The variety is fully hardy down to minus 15 degrees Celsius, the colder winters in the north east can damage top growth, however new growth will emerge from the base in mid Spring. Willmottianum named by the great plant collector E H Wilson after Miss Ellen Ann Willmott a celebrated English gardener (1860-1934)
The shrub has an open branched habit and slender bristly mid green stems, the purple margined leaves are mid to dark green turning red in Autumn.This is one of those irritating shrubs, which does in fact survive in our Aberdeen garden. Problem is it takes so long to get going after the Winter, the plant just does not have the time to develop to the flowering stage. I did leave it in the same sunny position for a couple of years before giving up on it.
However I potted it up using John Innes compost, ensuring good drainage.I over Wintered the plant in the unheated greenhouse. where the growth started much earlier, and by the time I placed the plant in a sunny position at the beginning of May whilst still in its pot, the growth was lush. The plant flowered beautifully from the first week of August through till mid October. I will now not be without this little beauty of which the jury is out as to whether it is in fact a shrub or a perennial. For me, its a shrub!
Hardiness – Fully hardy
Soil – Any well drained fertile soil
Position – Full sun
Height – 90cm/3ft
Whats in the garden today Thursday 7th April.
Ribes Sanguineum White Icicle. I look forward to this shrub starting to develop the flowering buds at the end of February each year.
The Daffodil Jetfire brightens up the border on the 31st March. The soft green leaves of the Alchemilla Mollis in early Summer will give a very pleasing effect alongside other perennials and a few annuals.

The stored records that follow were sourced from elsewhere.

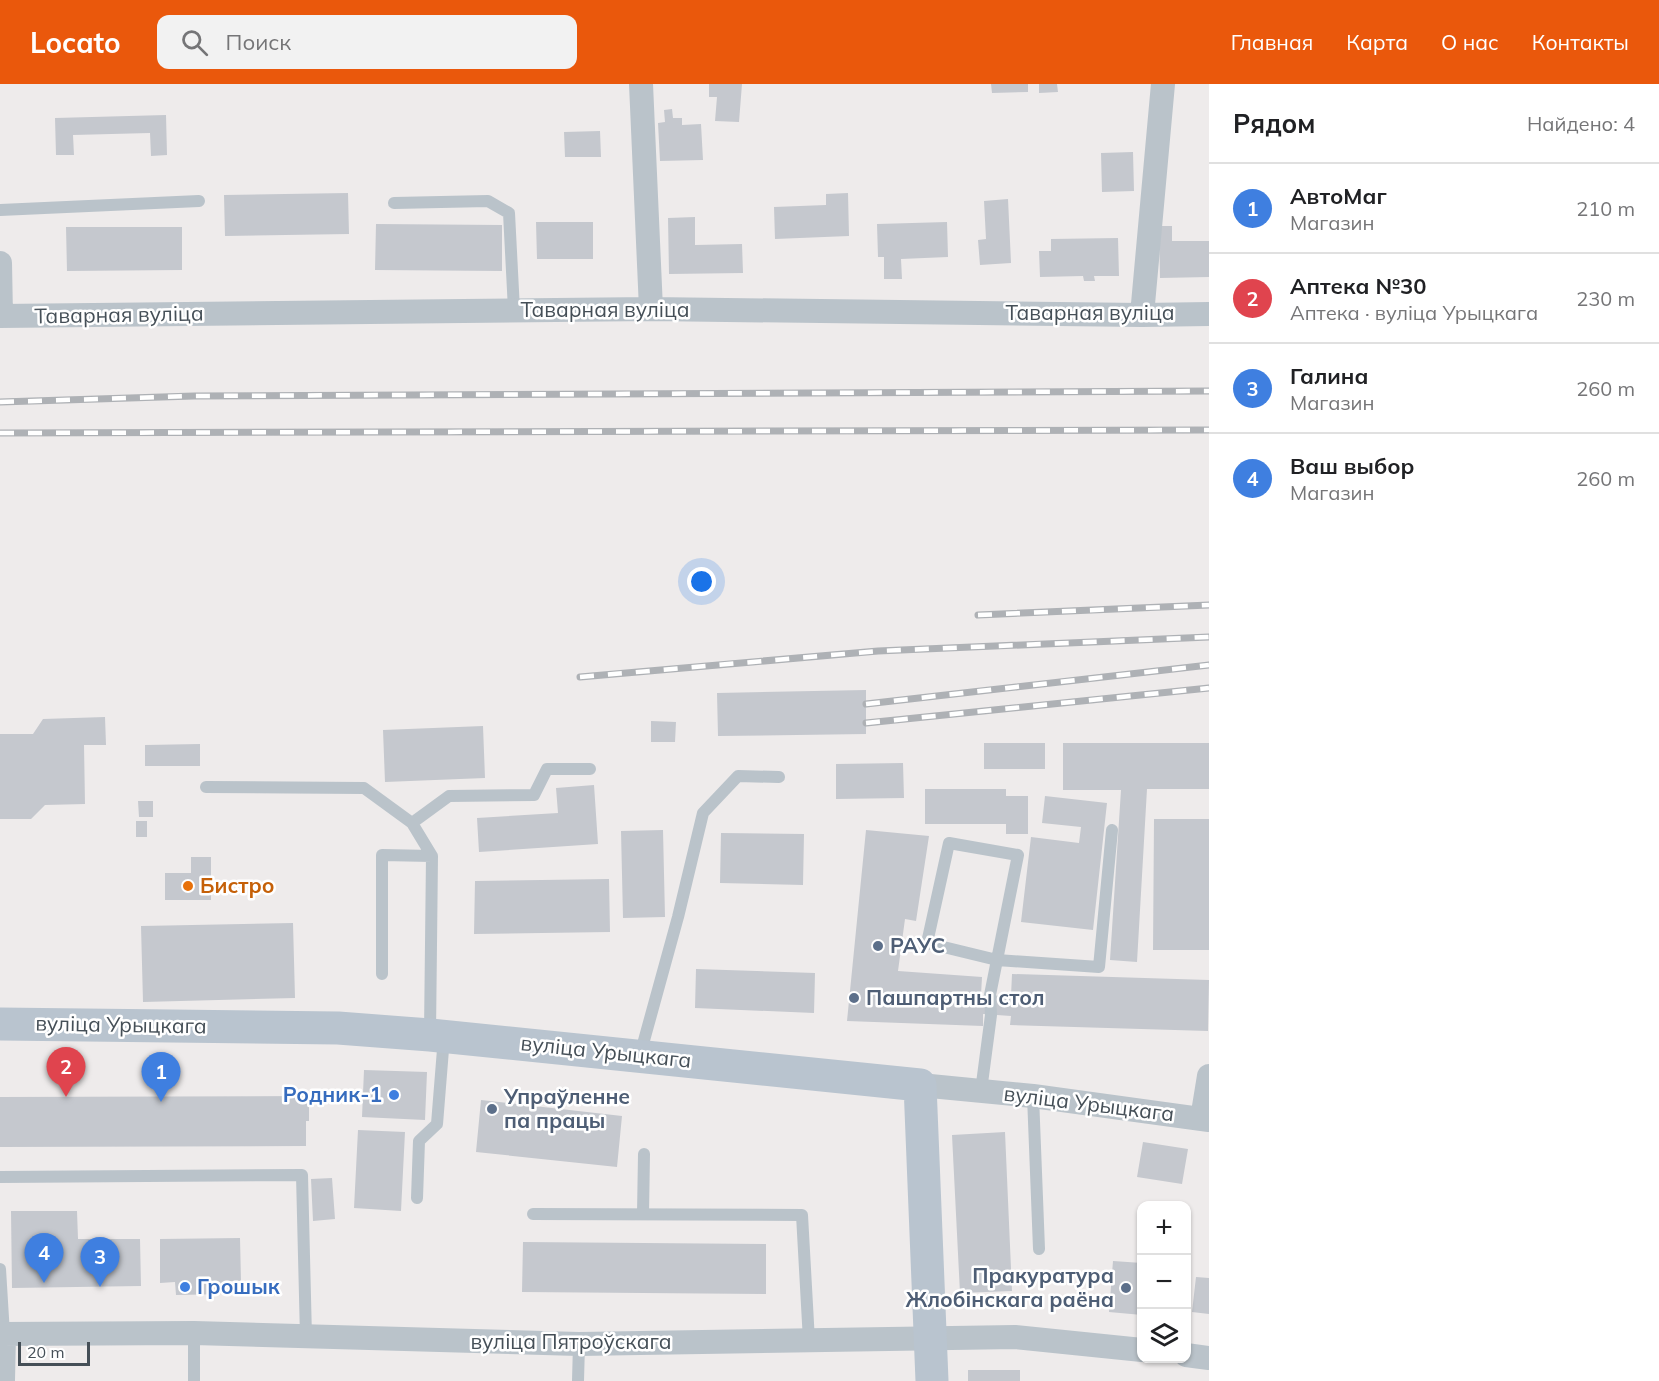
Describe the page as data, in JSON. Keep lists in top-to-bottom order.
{
  "streets": {
    "main road": ["вуліца Урыцкага"],
    "street": ["Таварная вуліца", "вуліца Пятроўскага"]
  },
  "places": [
    "Бистро",
    "РАУС",
    "Пашпартны стол",
    "Родник-1",
    "Упраўленне па працы",
    "Грошык",
    "Пракуратура Жлобінскага раёна"
  ],
  "scale_bar": "20 m",
  "page": {
    "header": "Locato",
    "search": "Поиск",
    "nav": [
      "Главная",
      "Карта",
      "О нас",
      "Контакты"
    ],
    "heading": ["Рядом", "Найдено: 4"],
    "list": [
      {
        "mark": "1",
        "name": "АвтоМаг",
        "note": "Магазин",
        "value": "210 m"
      },
      {
        "mark": "2",
        "name": "Аптека №30",
        "note": "Аптека · вуліца Урыцкага",
        "value": "230 m"
      },
      {
        "mark": "3",
        "name": "Галина",
        "note": "Магазин",
        "value": "260 m"
      },
      {
        "mark": "4",
        "name": "Ваш выбор",
        "note": "Магазин",
        "value": "260 m"
      }
    ],
    "pins": [
      "2",
      "1",
      "4",
      "3"
    ],
    "map_buttons": ["+", "−"],
    "scale": "20 m"
  }
}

The Erythronium Lilac Wonder, a very pretty addition to the woodland area, planted last Spring. Flowering on the 1st of April this year, it has opened earlier than the yellow variety Pagoda. However Pagoda does strike me as being more robust and I suspect has a longer flowering period.
Here the very bright and attractive Heather, Erica Carnea Rosantha only planted last Autumn, looks like it will be a very welcome addition to the Heather bed.
Mahonia Japonica, A welcome sight in the woodland on the 1st of April. Flowers are said to have the fragrance of Lily of the valley.
The common Ribes Sanguineum with its pale pink flowers always gives a delightful show in late March through till the end of April. The embankment which we now call our woodland area had quite a few of this particular shrub when we moved in twenty six years ago.
Apparently they had been planted 15 years before we moved in, making them over 40 years old now. They had become very woody and a few died of naturally, this is the last one standing.
The early Spring garden just has to have at least a few Hellebores.
Polyanthus catching the Spring sunshine in the front garden.
Every year without fail we plant tulips in tubs. I really like this one, but as always with Tulips and Daffodils for that matter I never take note of their names.